I walked over a hill, a short distance away, then stopped beside the base of a large tree. A light began to appear beside the tree. The blinding aura was too bright to look at directly. I squinted down toward the ground, and then saw a pair of sandals beginning to appear at the bottom edge of the light. As my eyes moved upward, I glimpsed the hem of a seamless white gown. Higher, I could make out the form of a Man’s body. Around His head shone an even brighter brilliance, obscuring a direct view of His face. Even though I could not see clearly, because of the dazzling splendour, I knew immediately the identity of this Man. I was standing in the presence of Jesus Christ.

‘Jim, I love you.’ His voice washed over me, indescribably gentle, tender and peaceful. ‘But it is not your time yet. You must go back, for I have many works to do in you.’ I stood in awe, unable to utter a sound. Within me I was protesting that I was never going back. I wanted to stay right there beside Him. Almost with the hint of a chuckle, He spoke again: ‘Jim, I love you but it is not your time yet.’

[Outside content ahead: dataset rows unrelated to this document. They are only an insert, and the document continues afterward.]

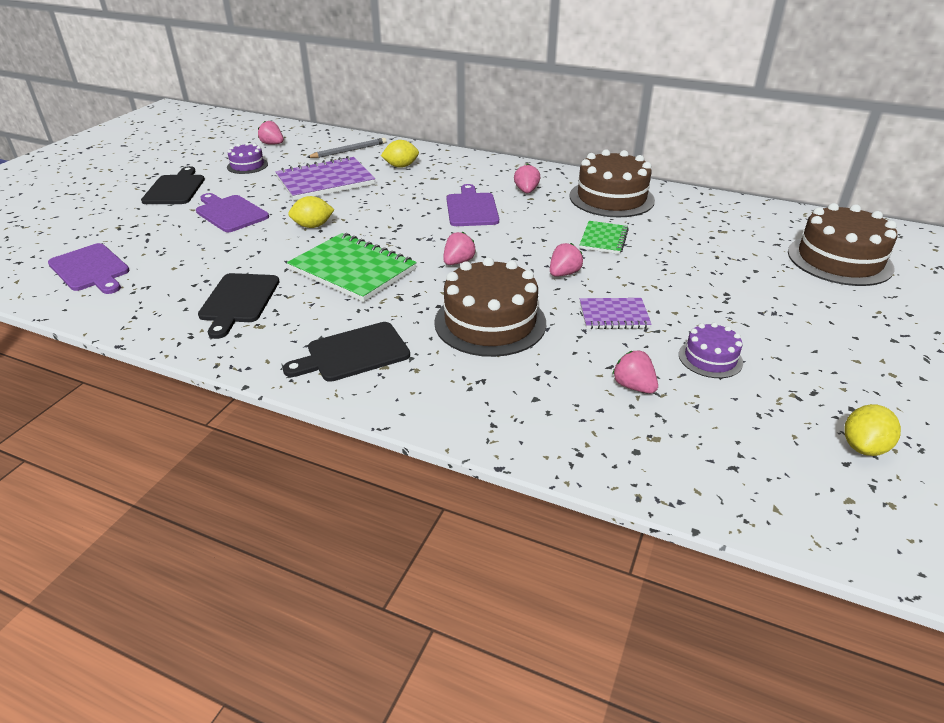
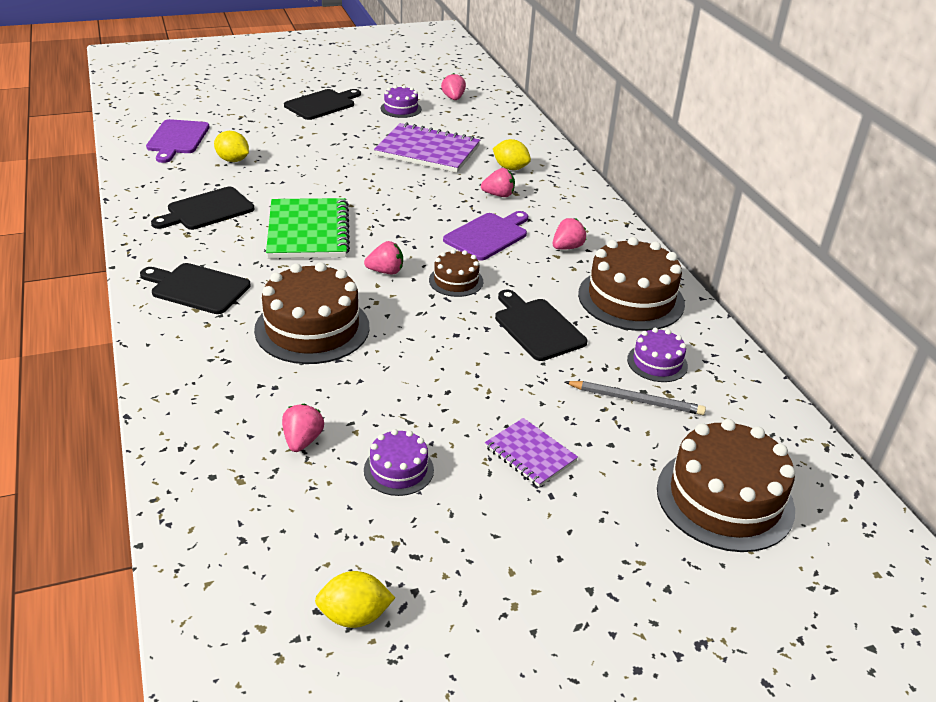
camera: 45 degrees right, 0 degrees up
purple cutting board [196,193,269,232] -> none
yellow lemon [288,196,335,228] -> yellow lemon moved to [214,131,249,162]
grey pencil [307,138,387,158] -> grey pencil moved to [565,381,706,415]
pink strawberry [550,243,583,276] -> pink strawberry moved to [481,168,515,197]
green notebook [580,221,629,254] -> black cutting board [495,289,587,361]
purple notebook [580,298,652,329] -> purple notebook moved to [485,418,578,487]
none -> brown cake [429,249,483,297]
none -> purple cake [627,328,688,382]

Then the brilliance surrounding Him reached out and engulfed me, immersing me in a total sense of love and peace. I do not know how long I stood transfixed, but finally I turned away and began walking over the hill. Then a blue mist of light began to come around me like a fog. It turned into a dark shadow, and everything went black.

Suddenly I opened my eyes, and realised I was lying on the operating table, covered with a sheet. I did not know until later that I had been dead for eight minutes. Everyone had left the operating room except for the main surgeon, and one of his assistants. They were at the back of the room, filling out a report on my death. After a few seconds, I sat up. The sheet slid down my lap, and I saw the two men at the far side of the room with their backs to me.

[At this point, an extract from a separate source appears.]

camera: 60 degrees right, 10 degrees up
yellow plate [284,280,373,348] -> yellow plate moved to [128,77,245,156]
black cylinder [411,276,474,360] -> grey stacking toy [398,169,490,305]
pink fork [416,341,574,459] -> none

‘Gentlemen,’ I announced, ‘I am ready to proceed if you are!’ They turned and looked at me, their faces white. ‘Get the rest of them in here quick,’ the surgeon then said to his assistant.

They ran test after test on me. Early the next morning, the surgeon came to my room and announced he was releasing me from the hospital. ‘Come back this evening at 8:30 to my office, and we will go over all the results of your new tests.’

That evening I told my doctor what I had experienced during those eight minutes I ‘died’ on the operating table. ‘Jim,’ he said after I was done, ‘I am going to show you something you will not believe.’ Together we looked at the new pictures of my heart. Rather than being enlarged, it was now the normal size. Where there had been eighty-five percent blockage in two arteries, there was now no arteriosclerosis. The main valve was functioning normally.

‘We ran test after test on you, Jim! He looked at me and winked. ‘This is off the record.’ I saw a tear form at the corner of his eye, but he had a smile on his face. ‘According to these pictures, this Jesus you have been talking about has either replaced or repaired your heart.’

Jim Sepulveda travelled the world sharing his testimony and preaching, a man who really knew God. In March 1994 God decided it was his time, and at the age of 54 he died in Canada, on his way home from a preaching tour.